Against the horror of the bottomless “pie”– it’s just stew with a pastry hat

The disillusionment of plunging a fork into something that claims to be a pie, and almost immediately hitting plate, is like no other.

By Eleanor Margolis

As Joseph Goebbels infamously said: “The bigger the lie, the more it will be believed.” For a genocidal fuckhead, the guy made quite a lot of sense. As anyone even vaguely politically aware knows, society is force-fed untruths like a French goose on its merry way to Pierre’s Maison de Foie Gras. Nixon said he wasn’t a crook, Clinton told porkies about blowjobs and, closer to home, Blair set fire to his pants over Iraq. But the biggest lie; the most insidious, grave and ubiquitous falsehood on which we’re so disingenuously nurtured is not political.

The Oxford English Dictionary defines “pie” as “a baked dish of fruit, or meat and vegetables, typically with a top and base of pastry”. By definition, a baseless pie is atypical. But what the OED, in all its faceless objectivity, fails to get across is that a pie without a pastry bottom isn’t just an anomaly, it’s an unequivocal lie. On Thursday, a picture appeared in the Guardian that took a massive, rusty chainsaw to some of the most fundamental culinary truths. You’d probably expect an article about “how to make the perfect pie” to be accompanied by a nice picture of, well, a pie. Instead, they illustrated the piece with an image of a stew with a pastry hat. The bottomless “pie” is an insult to all things baked. This wasn’t an article about how to make an average pie, or even some kind of ambiguous ersatz pie; the crime against pastry pictured claimed to be the perfect pie.

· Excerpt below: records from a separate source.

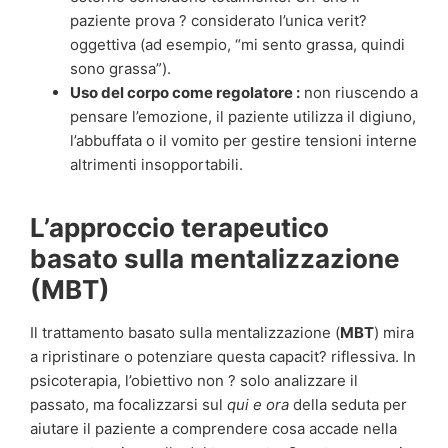
paziente prova ? considerato l’unica verit?
oggettiva (ad esempio, “mi sento grassa, quindi
sono grassa”).
Uso del corpo come regolatore :
non riuscendo a
pensare l’emozione, il paziente utilizza il digiuno,
l’abbuffata o il vomito per gestire tensioni interne
altrimenti insopportabili.
L’approccio terapeutico
basato sulla mentalizzazione
(MBT)
Il trattamento basato sulla mentalizzazione (
MBT
) mira
a ripristinare o potenziare questa capacit? riflessiva. In
psicoterapia, l’obiettivo non ? solo analizzare il
passato, ma focalizzarsi sul
qui e ora
della seduta per
aiutare il paziente a comprendere cosa accade nella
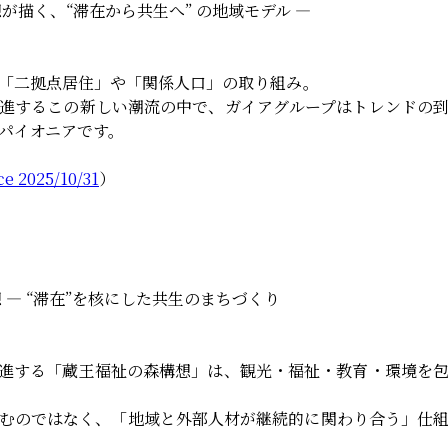
が描く、“滞在から共生へ” の地域モデル ―
「二拠点居住」や「関係人口」の取り組み。
進するこの新しい潮流の中で、ガイアグループはトレンドの
パイオニアです。
ce 2025/10/31
）
想 ― “滞在”を核にした共生のまちづくり
進する「蔵王福祉の森構想」は、観光・福祉・教育・環境を
むのではなく、「地域と外部人材が継続的に関わり合う」仕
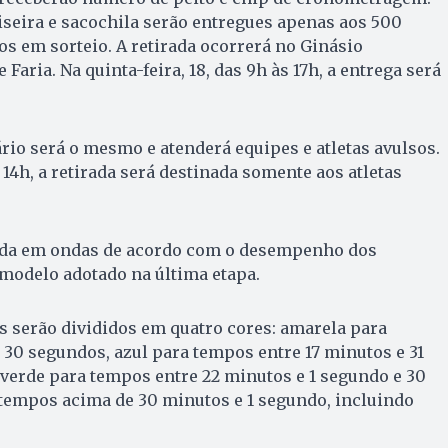
iseira e sacochila serão entregues apenas aos 500
s em sorteio. A retirada ocorrerá no Ginásio
Faria. Na quinta-feira, 18, das 9h às 17h, a entrega será
rário será o mesmo e atenderá equipes e atletas avulsos.
 14h, a retirada será destinada somente aos atletas
ada em ondas de acordo com o desempenho dos
modelo adotado na última etapa.
 serão divididos em quatro cores: amarela para
 30 segundos, azul para tempos entre 17 minutos e 31
verde para tempos entre 22 minutos e 1 segundo e 30
 tempos acima de 30 minutos e 1 segundo, incluindo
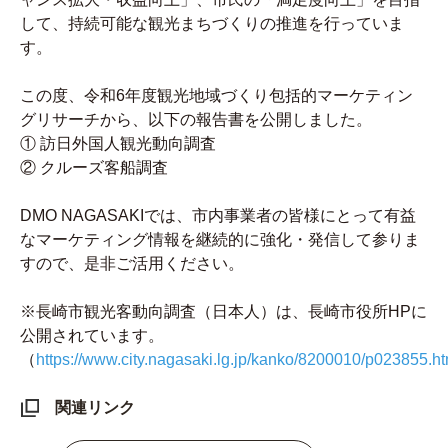
して、持続可能な観光まちづくりの推進を行っていま
す。
この度、令和6年度観光地域づくり包括的マーケティン
グリサーチから、以下の報告書を公開しました。
① 訪日外国人観光動向調査
② クルーズ客船調査
DMO NAGASAKIでは、市内事業者の皆様にとって有益
なマーケティング情報を継続的に強化・発信して参りま
すので、是非ご活用ください。
※長崎市観光客動向調査（日本人）は、長崎市役所HPに
公開されています。
（
https://www.city.nagasaki.lg.jp/kanko/8200010/p023855.ht
関連リンク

As we’ve established, the bottomless pie is, in fact, not a pie. It’s, at the very best, Stew Version 2.0. The disillusionment of plunging a fork into something that claims to be a pie, and almost immediately hitting plate, is like no other. Typically, one of these glaring disappointments is topped with puff pastry. And therein lies the first offence of the bottomless pie. Puff pastry isn’t absorbent. It’s the gastronomic equivalent of that onion skin-textured loo roll from public toilets in the 90s, which literally repelled wee. In a proper pie, the inner pastry (which absolutely has to be short crust) absorbs all of that glorious, meaty gravy and turns it into a gooey, squidgy orgy of texture and flavour. This is equally true of a fruit pie, in which the pastry absorbs the sweet, tangy syrup. With the bottomless pie, the nebulous pastry lid sits atop a languid dollop of meat and gravy, or chunks of fruit that have given up on life entirely, looking about as comfortable as a bamboo raft on a choppy Atlantic.

“Well, I suppose I’ll hang out here for a bit – as long as no one minds,” says the puff pastry lid, “I’d hate to be an imposition.”

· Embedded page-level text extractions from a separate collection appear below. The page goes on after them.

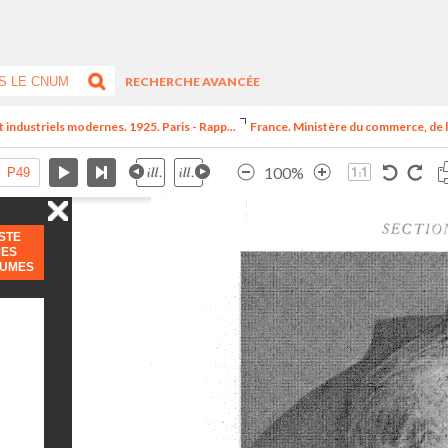
RECHERCHE AVANCÉE
t industriels modernes. 1925. Paris - Rapp...
France. Ministère du commerce, de l
100%
ISTE
DES
LUMES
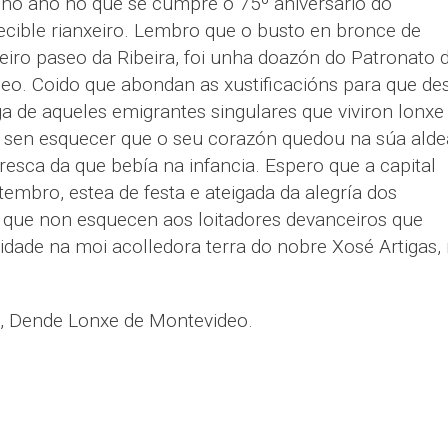
 no ano no que se cumpre o 75º aniversario do
cible rianxeiro. Lembro que o busto en bronce de
xeiro paseo da Ribeira, foi unha doazón do Patronato 
eo. Coido que abondan as xustificacións para que de
a de aqueles emigrantes singulares que viviron lonxe
 sen esquecer que o seu corazón quedou na súa alde
resca da que bebía na infancia. Espero que a capital
tembro, estea de festa e ateigada da alegría dos
 que non esquecen aos loitadores devanceiros que
idade na moi acolledora terra do nobre Xosé Artigas,
, Dende Lonxe de Montevideo.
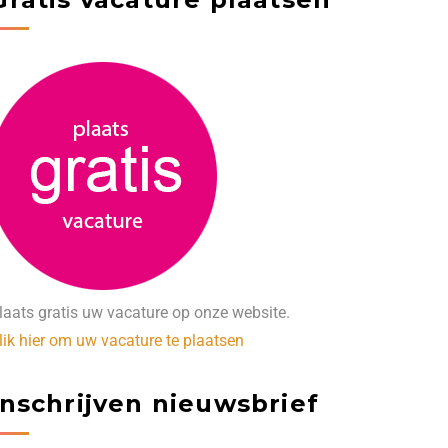
laats gratis uw vacature op onze website.
lik hier om uw vacature te plaatsen
Inschrijven nieuwsbrief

Tragically, the bottomless pie isn’t a rarity. It’s become a gastro pub stalwart, along with pretentious, seventeen times cooked chips and steaks on wooden planks. Hint: if your so-called “pie” comes in a ramekin, it’s going to take a Hoover to your soul. And until menus throughout the country change the word for mendacious “pie” to “insidious lie”, we’re doomed.